A report this morning by Russian news agency Finmarket was posted on the Russian website Pravda stating that China had confirmed its intention to acquire the remaining 191.3 of the 400 metric tons of gold the International Monetary Fund (IMF) put up for sale last year. Despite lack of corroboration, traders and investors poured into investments tied to the gold price - including gold stocks, gold ETFs, and gold bullion. COMEX gold futures (April contract) finished the day higher by $11.30 at $1,108.50 per ounce. As of 5pm EST, however, China nor the IMF had issued any response to the report.
The rumors of Chinas plan to purchase gold from the IMF are the latest in a series of headlines involving the IMFs gold sales. After announcing the sales program last September, the IMF soon concluded transactions with the central banks of India, Mauritius, and Sri Lanka. Last week the IMF announced that it would shortly begin to sell the remaining 191.3 tonnes of gold - worth approximately $6.9 billion - through on-market sales [that] will be conducted in a phased manner over time. Although the statement assured that the sales would be transacted in accordance with the priority of avoiding disruption of the gold market, the gold price sank from $1,120 to below $1,100 per ounce before recovering some of the decline.
While the speculation has been that China was interested in purchasing the remaining gold from the IMF in part to diversify out of U.S. dollars, the World Gold Council issued a statement this past Monday that China was not a realistic candidate to purchase the IMF gold. The comments from the World Gold Council pressured the gold price further.

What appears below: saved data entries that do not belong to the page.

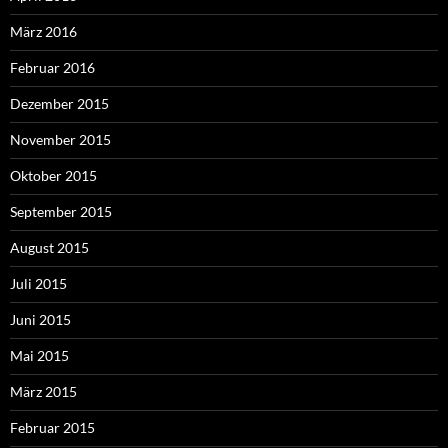
März 2016
Februar 2016
Dezember 2015
November 2015
Oktober 2015
September 2015
August 2015
Juli 2015
Juni 2015
Mai 2015
März 2015
Februar 2015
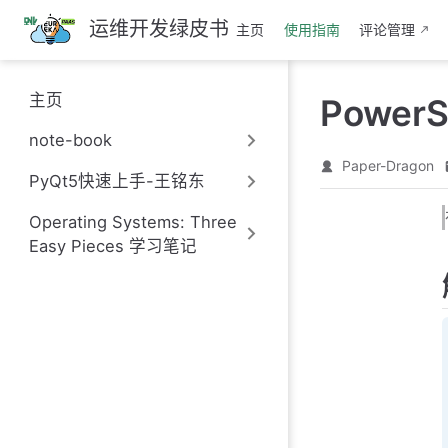
跳
运维开发绿皮书
主页
使用指南
评论管理
至
主
要
主页
Powe
內
容
note-book
Paper-Dragon
PyQt5快速上手-王铭东
Operating Systems: Three
Easy Pieces 学习笔记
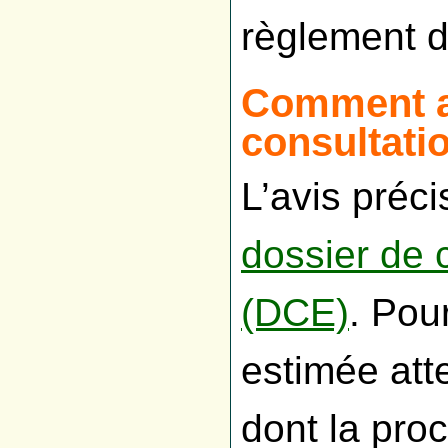
règlement d
Comment a
consultati
L’avis préc
dossier de 
(DCE)
. Pou
estimée att
dont la pro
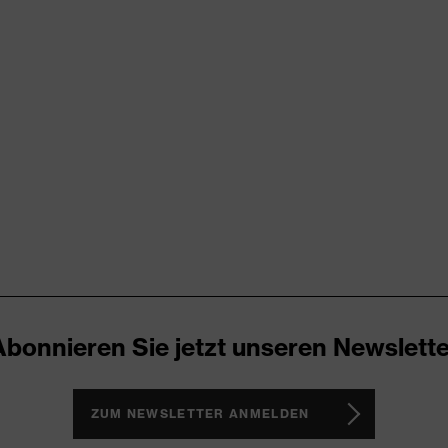
try
RD 100 (S20-0516)
ende Designelemente, Stretcheinsätze, Vielzahl an Taschen,
Abonnieren Sie jetzt unseren Newslette
ZUM NEWSLETTER ANMELDEN
®, Polyester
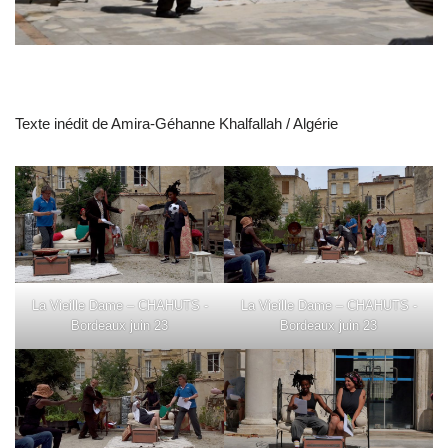
Texte inédit de Amira-Géhanne Khalfallah / Algérie
La Vieille Dame – CHAHUTS -
La Vieille Dame – CHAHUTS -
Bordeaux juin 23
Bordeaux juin 23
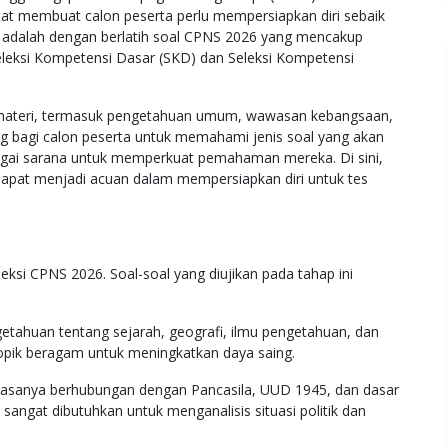
etat membuat calon peserta perlu mempersiapkan diri sebaik
i adalah dengan berlatih soal CPNS 2026 yang mencakup
Seleksi Kompetensi Dasar (SKD) dan Seleksi Kompetensi
m materi, termasuk pengetahuan umum, wawasan kebangsaan,
ng bagi calon peserta untuk memahami jenis soal yang akan
agai sarana untuk memperkuat pemahaman mereka. Di sini,
apat menjadi acuan dalam mempersiapkan diri untuk tes
si CPNS 2026. Soal-soal yang diujikan pada tahap ini
tahuan tentang sejarah, geografi, ilmu pengetahuan, dan
 topik beragam untuk meningkatkan daya saing.
 biasanya berhubungan dengan Pancasila, UUD 1945, dan dasar
sangat dibutuhkan untuk menganalisis situasi politik dan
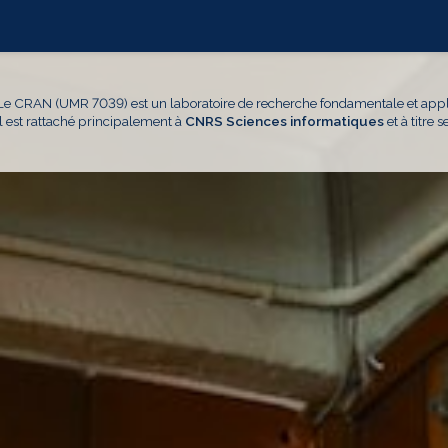
Le CRAN (UMR 7039) est un laboratoire de recherche fondamentale et appl
Il est rattaché principalement à
CNRS Sciences informatiques
et à titre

Some market observers and economists have contended that the IMF is selling the remaining gold to raise contingency funds for European nations - Greece in particular - struggling with sovereign debt and rising deficit concerns. Earlier this week former IMF chief economist and current Harvard University Professor Kenneth Rogoff predicted that the IMF - not the European Union - will be forced to bail out Greece. Rogoff also predicted that a bunch of sovereign defaults will occur within the next few years.

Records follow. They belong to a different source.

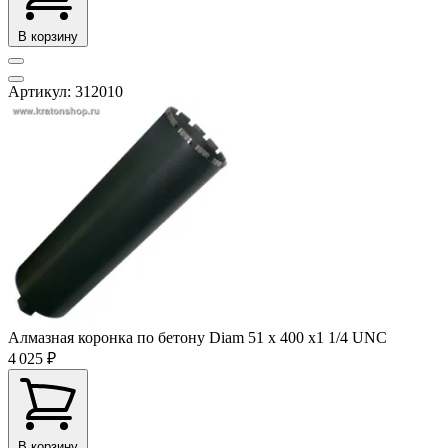
В корзину
Артикул: 312010
Алмазная коронка по бетону Diam 51 х 400 х1 1/4 UNC
4 025 ₽
В корзину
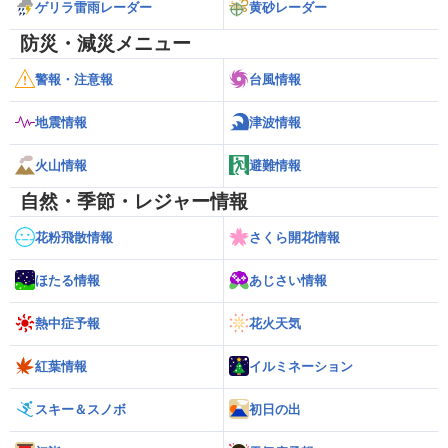
ゲリラ雷雨レーダー
黄砂レーダー
防災・減災メニュー
警報・注意報
台風情報
地震情報
津波情報
火山情報
避難情報
自然・季節・レジャー情報
花粉飛散情報
さくら開花情報
ほたる情報
あじさい情報
熱中症予報
花火天気
紅葉情報
イルミネーション
スキー＆スノボ
初日の出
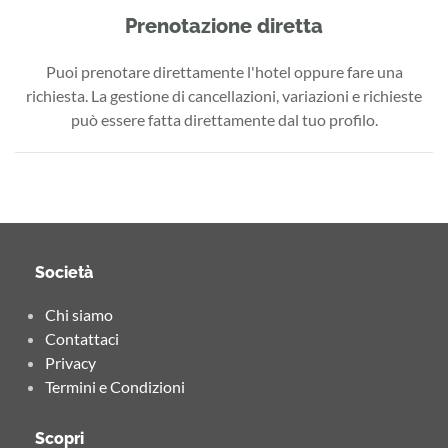
Prenotazione diretta
Puoi prenotare direttamente l'hotel oppure fare una
richiesta. La gestione di cancellazioni, variazioni e richieste
può essere fatta direttamente dal tuo profilo.
Società
Chi siamo
Contattaci
Privacy
Termini e Condizioni
Scopri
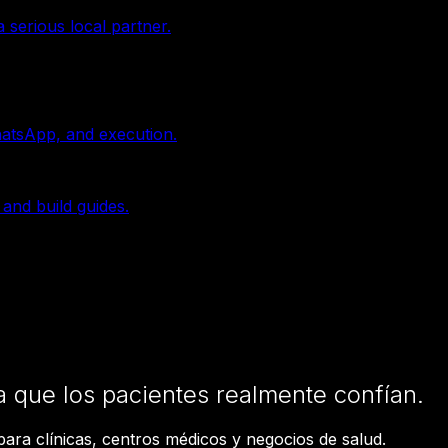
 serious local partner.
hatsApp, and execution.
 and build guides.
a que los pacientes realmente confían.
 para clínicas, centros médicos y negocios de salud.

If Rogoffs forecast materializes, it could mean that the IMF may raise bailout funds by selling more gold reserves. In addition, if todays report on China is true, it will confirm recent evidence of central banks continuing last years trend of being net buyers of gold - versus being net sellers for many years. Such a change would provide a further impetus for private investors to accumulate gold, and likely benefit investments tied to the gold price.